*** Opening Text section ***

Case ID: ga-app_175/html/0736-01.html
Source: Caselaw Access Project
Author: {"author": "Banke, Chief Judge.", "license": "Public Domain", "url": "https://static.case.law/"}
Date Created: 2024-08-24T03:29:51.129683

70637.
    SHUMATE v. ASHFORD.
    (334 SE2d 336)
   Banke, Chief Judge.

This appeal follows a verdict and judgment in favor of the defendant physician in a medical malpractice action. The sole enumeration of error concerns the court’s failure to allow the plaintiff to introduce certain expert opinion testimony in rebuttal, after the defense had rested.

The gist of the plaintiff’s case was that in treating her for a fractured wrist, the defendant had negligently allowed a temporary wooden splint to remain affixed to her hand and forearm for a one-week period in such a manner as to immobilize her wrist and fingers, thereby causing her to suffer a permanent partial loss of the use of the hand. Prior to trial, the parties entered into a stipulation of fact which was read to the jury as follows: “The parties have stipulated and agreed that the plaintiff, Ms. Shumate, was involved in an accident on the 23rd day of September 1975, that a temporary splint was put on her right arm at the accident site by ambulance personnel, that she was carried to the Walton County Hospital, where she was treated by Dr. A. Woodson Ashford, defendant; that the temporary splint was kept on until about September 30, 1975, at which time Dr. Ashford put on a plaster splint, which was subsequently removed on or about November 10, 1975. The parties have further sitpulated and agreed that Ms. Shumate’s right hand is permanently disabled.”

*** Closing Text section ***

About this exercise =
Using the Shumate v. Ashford opinion, answer the following:
(a) In whose favor were the verdict and judgment?
(b) At which hospital was the plaintiff treated after the accident?
(c) On or about what date was the plaster splint removed?
Answer from the text alone.

*** Opening Data extracts ***

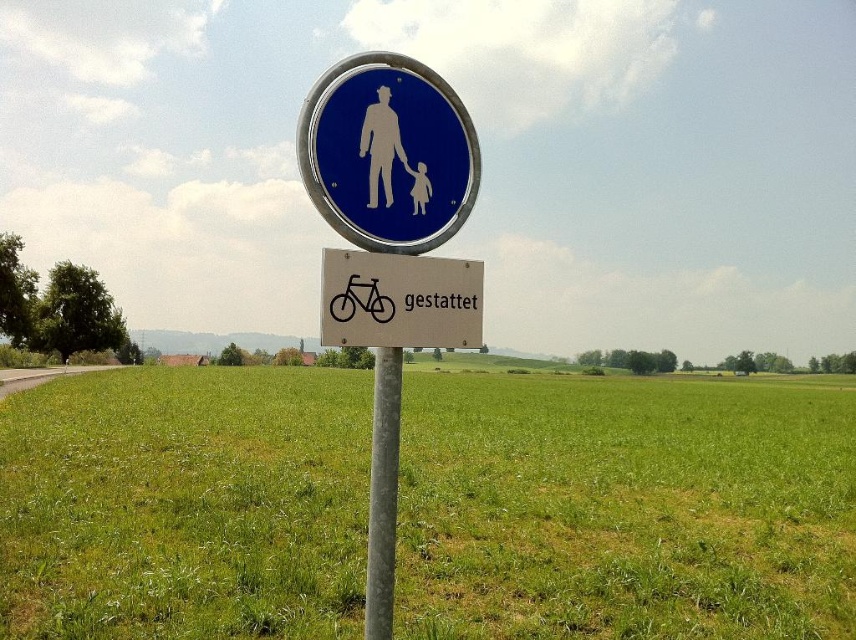
Does white plastic bicycle at center appear on the right side of white matte figure at upper center?

Indeed, white plastic bicycle at center is positioned on the right side of white matte figure at upper center.

Does white plastic bicycle at center have a greater height compared to white matte figure at upper center?

In fact, white plastic bicycle at center may be shorter than white matte figure at upper center.

Locate an element on the screen. The height and width of the screenshot is (640, 856). white plastic bicycle at center is located at coordinates (399, 300).

Who is positioned more to the left, white plastic bicycle at center or metallic pole at center?

metallic pole at center is more to the left.

Which is below, white plastic bicycle at center or metallic pole at center?

Positioned lower is metallic pole at center.

Measure the distance between white plastic bicycle at center and camera.

white plastic bicycle at center and camera are 2.89 meters apart.

Locate an element on the screen. This screenshot has width=856, height=640. white plastic bicycle at center is located at coordinates (399, 300).

Is point (357, 230) closer to viewer compared to point (363, 156)?

That is True.

Which is above, blue glossy sign at upper center or white matte figure at upper center?

blue glossy sign at upper center

Is point (437, 122) farther from viewer compared to point (379, 120)?

Yes, point (437, 122) is farther from viewer.

What are the coordinates of `blue glossy sign at upper center` in the screenshot? It's located at (387, 154).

*** Closing Data extracts ***

Solved problem =
(a) The defendant physician
(b) Walton County Hospital
(c) November 10, 1975